Hello!
Debra Dixon here, publisher- Bell Bridge Books which is the multi-genre imprint of BelleBooks. Most of the books we're publishing these days are through the BBB imprint.
www.BellBridgeBooks.com
We do welcome romance in our women's fiction list these days. Yes, that is a change during the last year. And I dare say you'll see the occasional romantic suspense but we are not a "romance publisher."
Romance is a well-served market. We have limited slots available, and if we're going to field romance titles, we have to be very selective to compete with the major publishers. Or those titles have to be a fit for something else we do. DEBORAH GRACE STALEY has a gentle, small town series, that has done quite well for us and has been picked up in large print in both the US and the UK.
We're doing the ebook launch of NYT's besteller Jill Barnett. She had a number of never-in-ebook titles.
We'll be doing a Christmas Regency anthology in 2011. (Why? I love the Regency and it's my pet project for 2011. However, that's invitation only.)

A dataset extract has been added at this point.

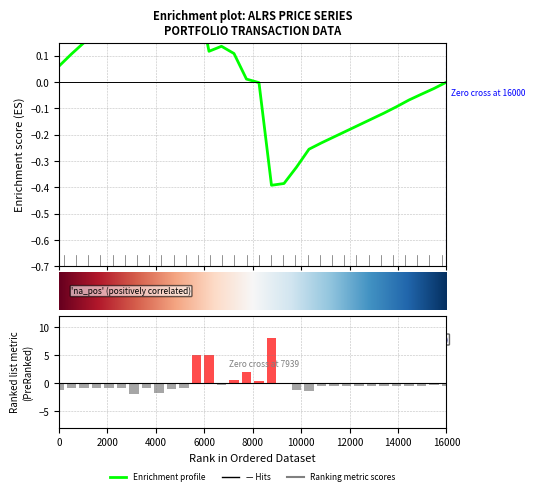

How many values are below zero?

26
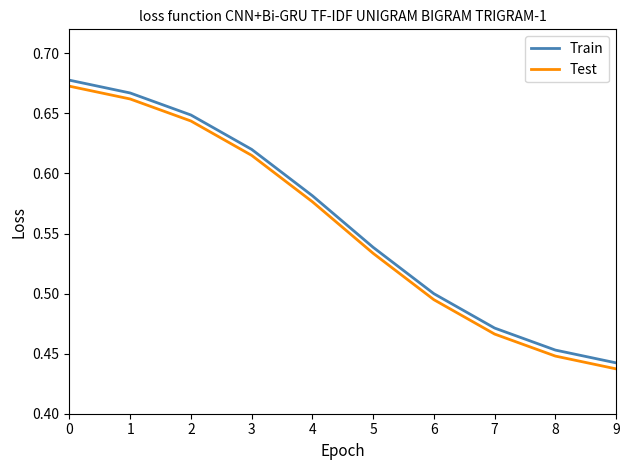

True or false: Test has more than 0 points higher than both neighbors.

False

In the SF/fantasy/horror list, we are not looking for romantic fantasy or paranormal romance. If they have a romance that's perfectly fine, but romance should not be the main focus of the novel. And the writing has to be fabulous. We've been open for SF/F/H for three years. We've bought only a handful of books. Again, we have to be selective.
As for print distribution, we have a warehouse and all books receive anything from a micro run to a standard small press run. We always have books in stock. Our titles are returnable, with standard discounts offered to the wholesalers and booksellers. We present all our titles to the major buyers. Most are picked up for some sort of buy from Barnes & Noble. Obviously the books are always available from us, the online bookstores like Amazon & BN & Borders.
Ingram and B&T have been our major wholesalers through the years, but as the industry changes, with even a major publisher (Dorchester) announcing they would move to the print -on- demand model, all publishers are reevaluating how they print. We've used a mix of short run and traditional run for the last three years.
Booksellers don't really care how you print the book. They care more about whether the book is returnable to the wholesaler.
As for ebooks, our books are in all the major platforms: Kindle, Apple, BN, Sony, Kobo, etc.
We do have foreign agents and present our titles to foreign publishers. Two of our young adult authors just had their series picked up in France by separate publishers. Anthony Francis, one of our urban fantasy authors just sold in Germany, etc. No publisher can guarantee large print, mass market, foreign or audio subrights sales. But subrights sales are a part of our process. We try for everything we can.
We pay an advance, and we increase advances for future books depending on sales.
Hope that answers some questions! (I didn't download the spell check tool. So grade on the curve if I've made any errors. This is a tiny window!)